Over the past year alone, there’s been a revolving cast of working-mom main characters who have been excoriated for having the audacity to appear anything other than elated with their circumstances: the cartoonist who was canceled for gently roasting her husband for taking the last peach when she was saving it for her kids, the TikToker who was blasted for having a “martyr complex” when she posted about being burdened with all the household labor while her husband played on his phone. There is this sense, post-pandemic, that the utter impossibility of balancing work with motherhood has been so well-established that, rather than come up with infrastructural solutions for this problem or exhibit any empathy for the millions of women in this position, we should all just shut the fuck up about it. And anyone who doesn’t — or who, as Turner has, publicly chafed against the shackles of domesticity by continuing to focus on her career and having a social life — is summarily penalized.
I have absolutely no knowledge of the circumstances of Joe Jonas and Sophie Turner’s divorce. Though I like both them and their work very much, and found their relationship as documented on social media quite charming, I can’t say I have any unique insight into what happened between them, nor is that lack of knowledge keeping me up at night. It’s entirely possible that Turner is a terrible person who doesn’t give a shit about her children (though I doubt it), and that Jonas is an upstanding father and husband who has assumed an active role in his children’s lives under deeply trying circumstances (though I doubt that too, considering everyone in this situation is rich and has extensive access to quality child care).
But as a young(ish) mother myself, watching another young woman be dragged through the mud for being a bad parent, simply for having the audacity to at least try to maintain a life of her own, does keep me up at night, kind of. It is deeply bothersome that in 2023, the media — and, by extension, presumably Jonas’ team — made a calculated decision to capitalize on decades of right-wing-driven rhetoric bullying women who make a concerted effort to balance work with family, to behave as they are supposed to.

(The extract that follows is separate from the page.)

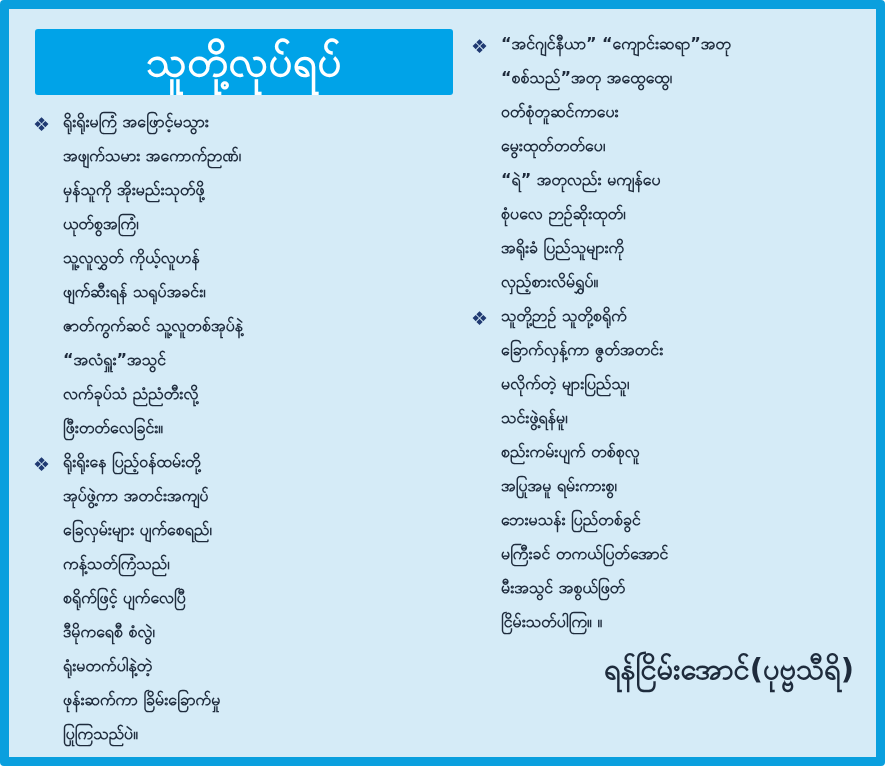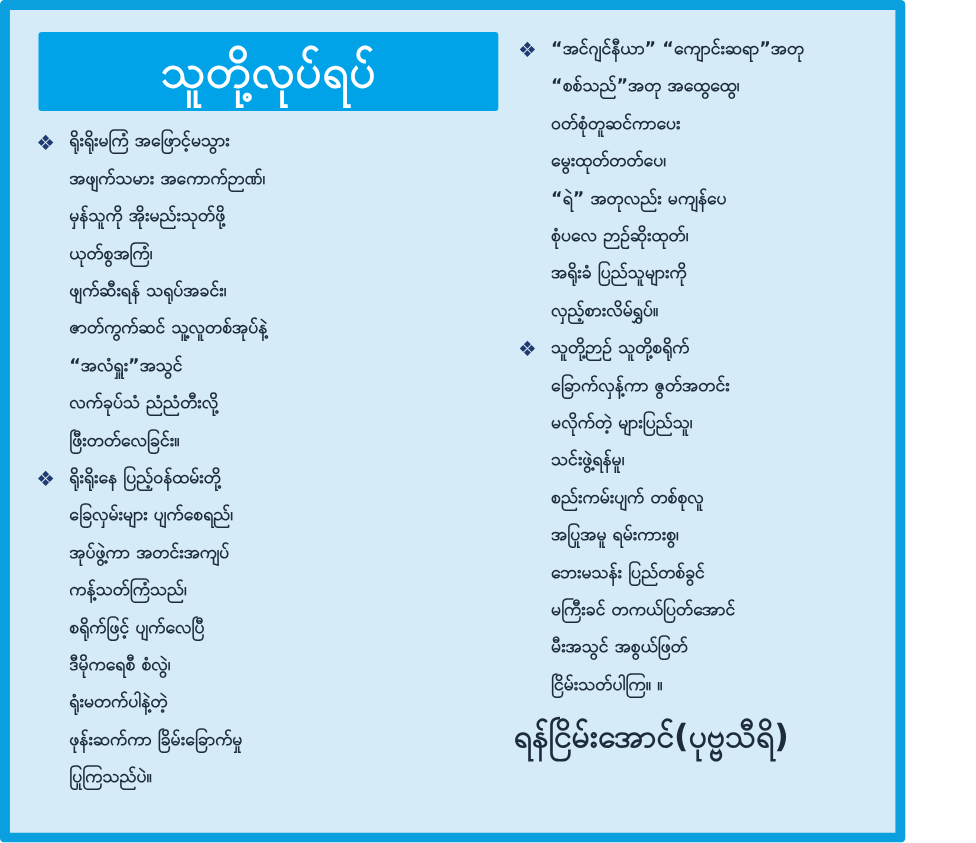"သူတို့လုပ်ရပ်" .page { width: 823px -> 885px }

Judging by the not-inconsiderable amount of backlash Jonas has been getting from feminists on social media, who have correctly identified it as a smear campaign, this strategy has not been entirely successful. But it’s working well enough that it’s setting a pretty bad precedent. Not just for women with children, who have enough experience being shamed for any number of reasons that they’re pretty well-attuned to sniffing out the bullshit Turner is going through right now, but also for women who may want to have children in the future as well — who hope against hope, as every ambitious woman who becomes a mother does, that they will be able to hold on to one sliver of their dreams while reaching for another. That they’ll be able to hold on to a part of themselves.